Is the promise of virtualization and cloud real? Good news is YES! There are lots of real and successful instances of BA’s deployment on the cloud, one of them being IBM’s internal deployment with around 200,000 users.
IBM also offers complete end-to-end deployment of such BA solutions on the cloud with its offering IBM Smart Analytics System. The IBM Smart Analytics System provides the ideal delivery vehicle for rapid deployment of BA capabilities and accelerates delivery of new analytic innovations including those from IBM Research.

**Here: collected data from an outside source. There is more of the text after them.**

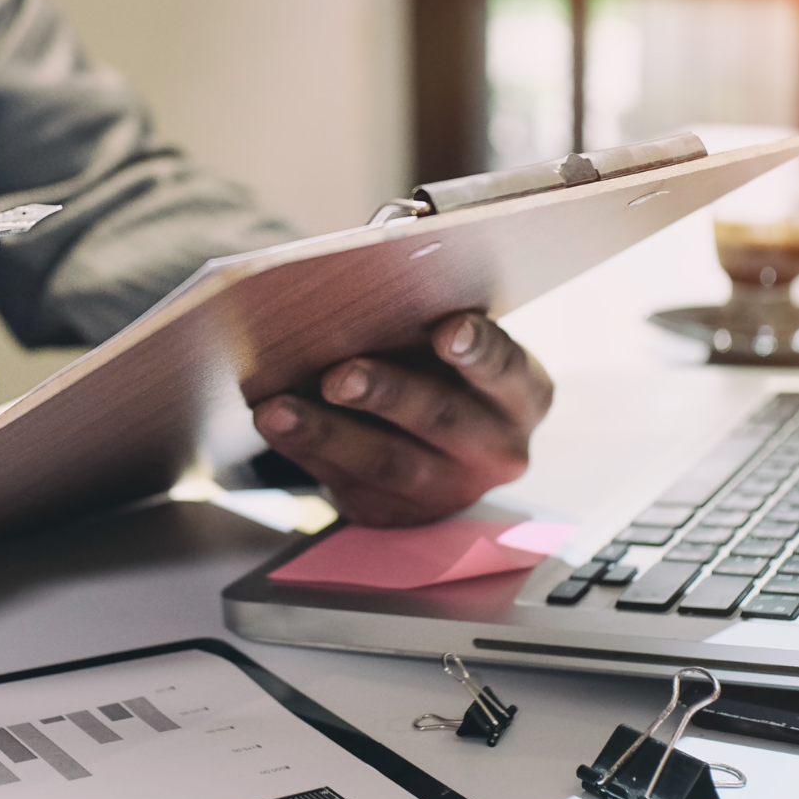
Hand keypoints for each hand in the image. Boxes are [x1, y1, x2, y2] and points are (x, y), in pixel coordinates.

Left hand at [250, 313, 552, 526]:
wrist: (433, 441)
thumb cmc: (439, 368)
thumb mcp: (450, 343)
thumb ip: (426, 318)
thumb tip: (362, 284)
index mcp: (522, 394)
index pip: (505, 369)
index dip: (478, 350)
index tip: (447, 329)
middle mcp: (496, 449)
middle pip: (439, 418)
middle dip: (386, 394)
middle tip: (339, 375)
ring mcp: (448, 490)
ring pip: (386, 463)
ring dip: (327, 433)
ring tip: (279, 410)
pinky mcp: (397, 514)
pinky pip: (348, 484)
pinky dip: (306, 451)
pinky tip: (275, 426)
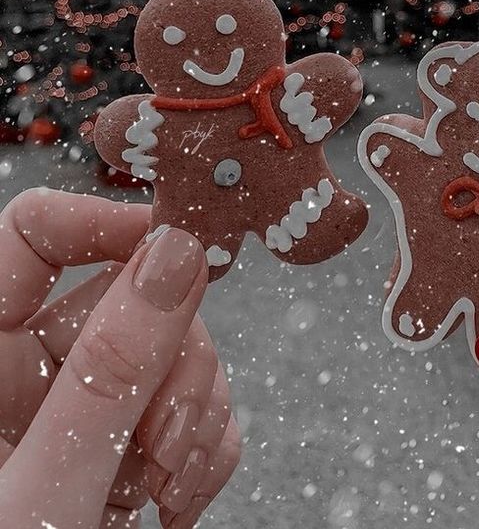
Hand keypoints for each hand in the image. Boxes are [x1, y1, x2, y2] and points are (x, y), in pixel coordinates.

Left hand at [0, 188, 240, 528]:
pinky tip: (178, 497)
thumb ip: (110, 373)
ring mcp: (84, 407)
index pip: (36, 232)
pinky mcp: (126, 444)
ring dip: (195, 412)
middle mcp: (31, 369)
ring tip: (164, 486)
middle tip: (163, 439)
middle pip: (135, 294)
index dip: (110, 222)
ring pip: (179, 348)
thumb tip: (177, 253)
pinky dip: (207, 447)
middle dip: (175, 360)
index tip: (182, 255)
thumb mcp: (43, 494)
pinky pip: (195, 404)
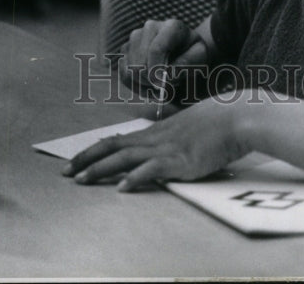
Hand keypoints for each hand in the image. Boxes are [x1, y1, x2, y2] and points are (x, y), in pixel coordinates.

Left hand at [64, 96, 247, 190]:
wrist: (238, 116)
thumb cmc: (218, 122)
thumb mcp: (189, 128)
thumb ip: (173, 137)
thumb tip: (162, 149)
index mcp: (157, 131)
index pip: (117, 139)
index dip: (94, 150)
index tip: (76, 161)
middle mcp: (156, 138)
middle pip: (114, 147)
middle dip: (87, 160)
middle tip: (65, 173)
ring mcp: (168, 148)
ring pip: (125, 158)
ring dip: (101, 170)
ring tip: (82, 180)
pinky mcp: (182, 160)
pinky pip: (153, 170)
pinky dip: (136, 179)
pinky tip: (123, 188)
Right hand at [119, 18, 209, 94]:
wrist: (183, 48)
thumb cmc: (193, 52)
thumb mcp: (199, 56)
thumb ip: (186, 64)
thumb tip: (166, 76)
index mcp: (171, 26)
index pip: (156, 50)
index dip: (156, 72)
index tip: (162, 86)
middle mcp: (150, 27)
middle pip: (140, 63)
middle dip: (152, 81)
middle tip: (166, 88)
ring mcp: (135, 36)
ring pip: (130, 71)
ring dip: (145, 86)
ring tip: (160, 85)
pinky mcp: (126, 48)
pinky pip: (123, 75)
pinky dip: (136, 86)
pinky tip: (149, 84)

The following figure depicts core components of the IBM Smart Analytics System.
An IBM Redbooks publication from the ITSO organization is also an excellent resource; it covers a wide range of information starting from key business case elements, various forms of architectural artifacts (such as functional architecture, operational architecture, and cloud management architecture), detailed installation and application implementation steps, and running the cloud (activities such as service life cycle, on-boarding, provisioning, monitoring, metering, and billing).
Yes, cloud is the catalyst for commoditization of the business analytics and is probably the only way one can economically cater the computing needs of the real-time data analysis, particularly around smarter cities, smarter energy, smarter healthcare and others.